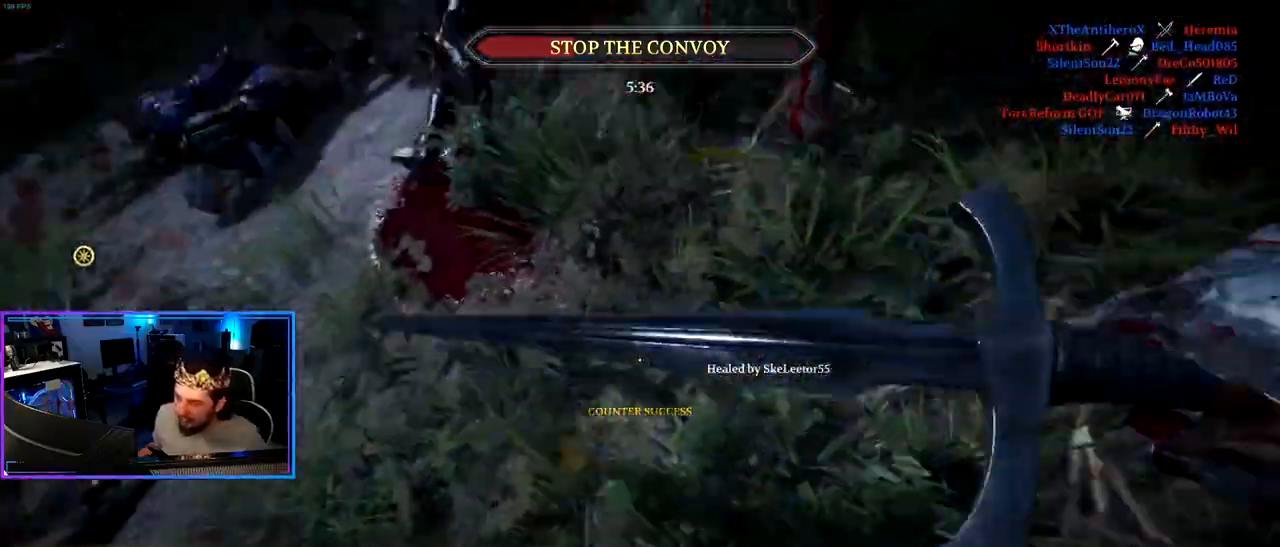
{"keys": ["shift"], "mouse": [], "mouse_move": "up-left", "events": [[67, "ctrl", "up"], [67, "s", "up"], [150, "w", "down"], [200, "shift", "down"], [250, "d", "up"], [483, "w", "up"]]}
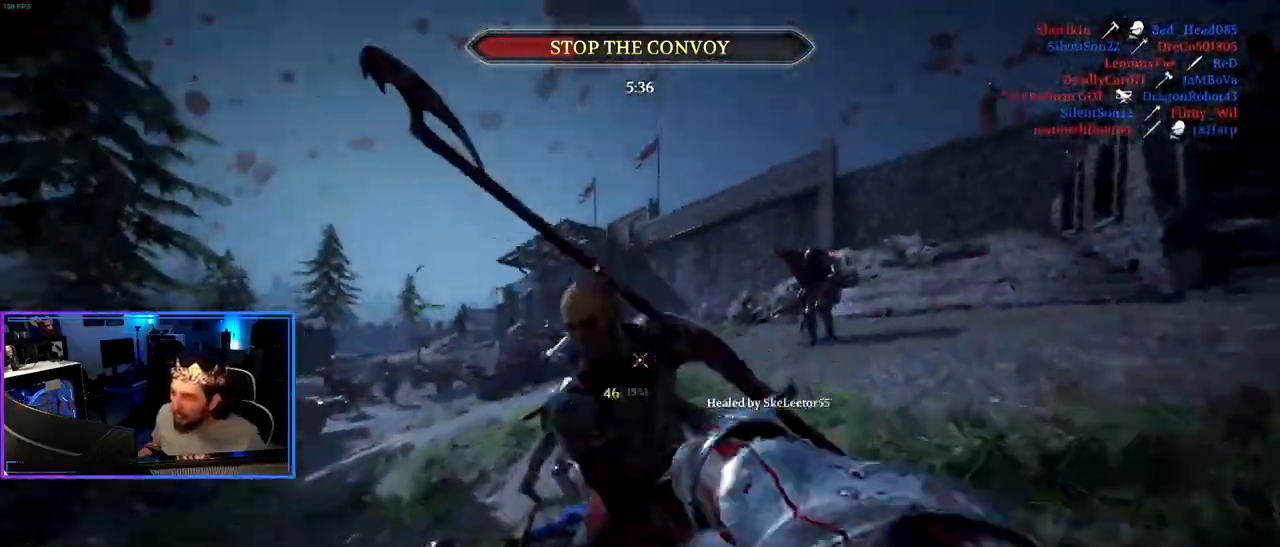
{"keys": ["a", "shift", "w"], "mouse": [], "mouse_move": "still", "events": [[33, "shift", "up"], [83, "s", "down"], [217, "a", "down"], [267, "s", "up"], [367, "w", "down"], [450, "shift", "down"]]}
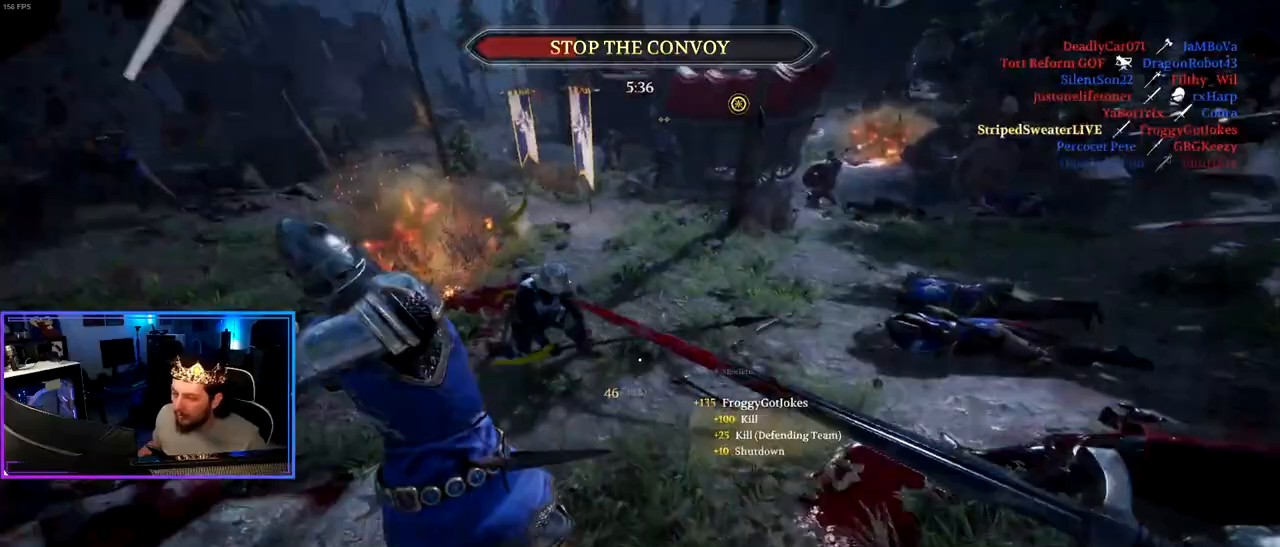
{"keys": ["a", "shift", "w"], "mouse": [], "mouse_move": "right", "events": [[233, "space", "down"], [333, "space", "up"]]}
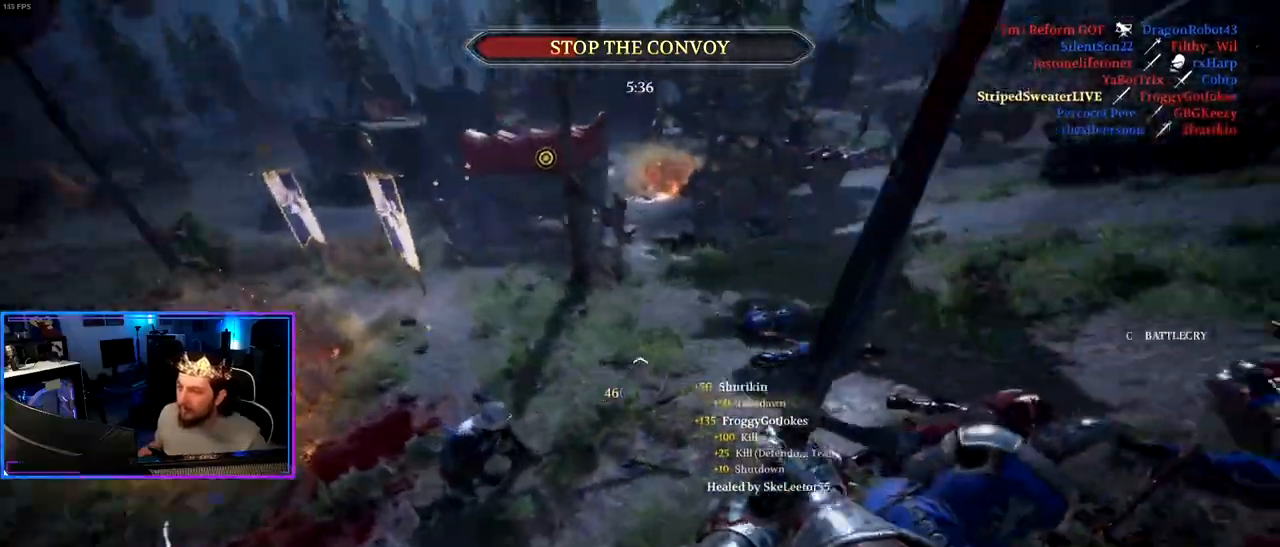
{"keys": ["shift", "w"], "mouse": [], "mouse_move": "right", "events": [[300, "a", "up"]]}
··········
▶ [Exercise details]
The complete material, set down exactly and stripped of pictures, is the expected response.

▶ [Result]
{"keys": ["shift"], "mouse": [], "mouse_move": "up-left", "events": [[67, "ctrl", "up"], [67, "s", "up"], [150, "w", "down"], [200, "shift", "down"], [250, "d", "up"], [483, "w", "up"]]}
{"keys": ["a", "shift", "w"], "mouse": [], "mouse_move": "still", "events": [[33, "shift", "up"], [83, "s", "down"], [217, "a", "down"], [267, "s", "up"], [367, "w", "down"], [450, "shift", "down"]]}
{"keys": ["a", "shift", "w"], "mouse": [], "mouse_move": "right", "events": [[233, "space", "down"], [333, "space", "up"]]}
{"keys": ["shift", "w"], "mouse": [], "mouse_move": "right", "events": [[300, "a", "up"]]}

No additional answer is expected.